Selected extract |
------------------------------------------------------------

SANDPOINT, IDAHO, ME LIKE

So, I suspect you figured that I am in Sandpoint. Right you are. I have been here for nearly a month. I did not expect to be here for so long, but going through the two large storage areas and emptying all the boxes takes a bit of time. I had two so called estate sales and moving the furniture and house hold goods up and down the stairs was no small feat. My friend here in Sandpoint helped me deal with this ordeal and I must say that she is one hell of a friend. She is definitely a keeper!!! She is a person who I consider a friend, a member of my family, one whom I actually like and a person who I can count on!!! It is people like her that make life rewarding.



However, it was not all work, although I can not tell that from all my aches and pains. But I still had fun. We went to Canada and spent a night there. We went to the beach, we sat at the lake, we went hiking. We walked and just enjoyed nature and the beauty around us. If Lewis was still with me, I believe we would have bought another place in Sandpoint. I so wish he was!!! It has been hard being here without him. Looking at all the beautiful nature around me and knowing that he too would have been elated and smiling at the same things I was. It is not right that he is gone, but I have no choice but to persevere.

------------------------------------------------------------

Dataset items
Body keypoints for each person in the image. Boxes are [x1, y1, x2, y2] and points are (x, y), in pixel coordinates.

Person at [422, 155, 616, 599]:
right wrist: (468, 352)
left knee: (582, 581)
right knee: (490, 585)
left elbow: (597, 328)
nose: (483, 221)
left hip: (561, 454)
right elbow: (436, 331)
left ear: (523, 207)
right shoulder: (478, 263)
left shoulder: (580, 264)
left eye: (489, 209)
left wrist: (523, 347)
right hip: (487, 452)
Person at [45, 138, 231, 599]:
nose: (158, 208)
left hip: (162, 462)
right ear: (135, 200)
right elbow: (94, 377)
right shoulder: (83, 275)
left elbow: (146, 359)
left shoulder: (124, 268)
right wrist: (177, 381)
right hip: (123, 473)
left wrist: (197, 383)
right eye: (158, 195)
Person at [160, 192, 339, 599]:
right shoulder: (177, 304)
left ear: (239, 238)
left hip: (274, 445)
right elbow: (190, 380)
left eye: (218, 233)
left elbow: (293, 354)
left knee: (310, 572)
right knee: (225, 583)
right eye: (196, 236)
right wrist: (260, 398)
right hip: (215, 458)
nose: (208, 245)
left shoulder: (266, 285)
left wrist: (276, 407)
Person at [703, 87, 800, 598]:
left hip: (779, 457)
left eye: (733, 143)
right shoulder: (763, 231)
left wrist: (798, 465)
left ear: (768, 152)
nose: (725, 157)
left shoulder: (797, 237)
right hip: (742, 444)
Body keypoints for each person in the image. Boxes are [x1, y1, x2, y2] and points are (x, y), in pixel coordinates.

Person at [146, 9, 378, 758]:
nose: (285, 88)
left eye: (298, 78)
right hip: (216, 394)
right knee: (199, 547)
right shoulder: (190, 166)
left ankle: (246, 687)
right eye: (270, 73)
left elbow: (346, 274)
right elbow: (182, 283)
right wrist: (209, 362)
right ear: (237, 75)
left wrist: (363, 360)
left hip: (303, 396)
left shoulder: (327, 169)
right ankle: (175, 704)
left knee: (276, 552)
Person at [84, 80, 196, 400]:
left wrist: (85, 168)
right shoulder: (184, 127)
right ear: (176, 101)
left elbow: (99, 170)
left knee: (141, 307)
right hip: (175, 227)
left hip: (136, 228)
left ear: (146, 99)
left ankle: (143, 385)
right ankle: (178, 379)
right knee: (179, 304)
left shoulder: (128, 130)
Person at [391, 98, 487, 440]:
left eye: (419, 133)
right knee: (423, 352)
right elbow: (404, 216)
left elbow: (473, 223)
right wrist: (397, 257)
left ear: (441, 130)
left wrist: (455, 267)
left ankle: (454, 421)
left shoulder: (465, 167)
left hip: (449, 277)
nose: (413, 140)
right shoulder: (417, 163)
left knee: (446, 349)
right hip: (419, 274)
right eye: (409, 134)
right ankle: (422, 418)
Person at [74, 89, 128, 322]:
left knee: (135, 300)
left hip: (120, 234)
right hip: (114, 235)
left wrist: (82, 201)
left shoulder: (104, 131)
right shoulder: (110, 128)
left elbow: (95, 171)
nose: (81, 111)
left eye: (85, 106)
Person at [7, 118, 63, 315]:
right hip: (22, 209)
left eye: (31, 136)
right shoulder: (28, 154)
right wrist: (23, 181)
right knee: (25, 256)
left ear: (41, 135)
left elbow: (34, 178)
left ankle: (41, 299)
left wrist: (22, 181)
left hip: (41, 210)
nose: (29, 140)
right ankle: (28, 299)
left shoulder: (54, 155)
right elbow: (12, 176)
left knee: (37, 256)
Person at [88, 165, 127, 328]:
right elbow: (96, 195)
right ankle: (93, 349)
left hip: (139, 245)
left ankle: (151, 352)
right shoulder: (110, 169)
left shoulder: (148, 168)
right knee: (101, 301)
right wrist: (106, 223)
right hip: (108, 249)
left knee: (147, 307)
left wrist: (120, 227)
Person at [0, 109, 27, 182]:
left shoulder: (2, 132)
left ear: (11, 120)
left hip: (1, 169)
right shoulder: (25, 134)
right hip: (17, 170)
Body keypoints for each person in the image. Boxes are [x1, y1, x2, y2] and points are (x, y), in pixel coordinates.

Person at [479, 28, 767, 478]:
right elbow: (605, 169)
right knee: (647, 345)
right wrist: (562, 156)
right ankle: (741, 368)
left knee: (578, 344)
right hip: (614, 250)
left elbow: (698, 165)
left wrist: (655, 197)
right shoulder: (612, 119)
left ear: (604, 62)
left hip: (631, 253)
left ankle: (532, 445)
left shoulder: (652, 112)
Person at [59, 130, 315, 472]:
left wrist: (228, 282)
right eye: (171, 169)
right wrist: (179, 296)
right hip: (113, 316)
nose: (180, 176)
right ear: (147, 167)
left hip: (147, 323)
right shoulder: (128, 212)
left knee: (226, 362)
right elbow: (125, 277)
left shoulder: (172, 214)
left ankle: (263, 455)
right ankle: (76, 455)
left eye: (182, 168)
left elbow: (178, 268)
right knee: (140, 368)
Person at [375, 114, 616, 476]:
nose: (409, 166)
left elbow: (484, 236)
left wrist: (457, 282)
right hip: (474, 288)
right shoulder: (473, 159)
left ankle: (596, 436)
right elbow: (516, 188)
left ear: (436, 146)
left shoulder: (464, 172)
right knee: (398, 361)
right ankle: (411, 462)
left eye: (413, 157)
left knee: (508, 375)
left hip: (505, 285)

------------------------------------------------------------

Work to complete |
1) Translate this sentence from the Sandpoint post into Spanish: "It is people like her that make life rewarding."
2) Write what comes next in the Sandpoint post, picking up after its final sentence.

Answer section |
1) Son personas como ella las que hacen que la vida sea gratificante.

2)
Soon I leave for New York City. My son has finally proposed to his girlfriend. So, I am going to NY to celebrate the occasion with them. I am so pleased. They have been together for many years and they love each other, so what more is there to say, but congratulations!!!





Oh, yeah, my health. Well, I feel good. My medication is finally agreeing with me and if not for the pills I take in the morning, I would not acknowledge that I ever had cancer. But, there is always a but, since having my cataract operation, over five weeks ago, my eye is still dilated. I am a bit concerned. I have an appointment to see the eye doctor the day after I get home to Miami. At which point I will know if it is something worth worrying about. So until then, it is just another fly in the ointment.
Stay well my friends. Be happy, find something in your life to make you smile! And enjoy every day as if it was your last!!! It just might be your last! It is so true, yet so difficult to accept. As you know; there is always two sides to a coin, a glass can be half full or half empty, you can see your life one day so different from the next. What I am getting at here; is that you can interpret your life, your situation in many different ways at the same time, it is how you look at it that will determine the affect that it will have on you. My advice and my mantra is to be optimistic, start seeing the glass half full and you will find that you will be happier and smile much more frequently. Not that my life has been such a picnic, it hasn’t been. But I do find happiness in my daily life. I laugh, I cry and I go to bed at the end of each day looking forward to the next.
Life is not merely Surviving!!!!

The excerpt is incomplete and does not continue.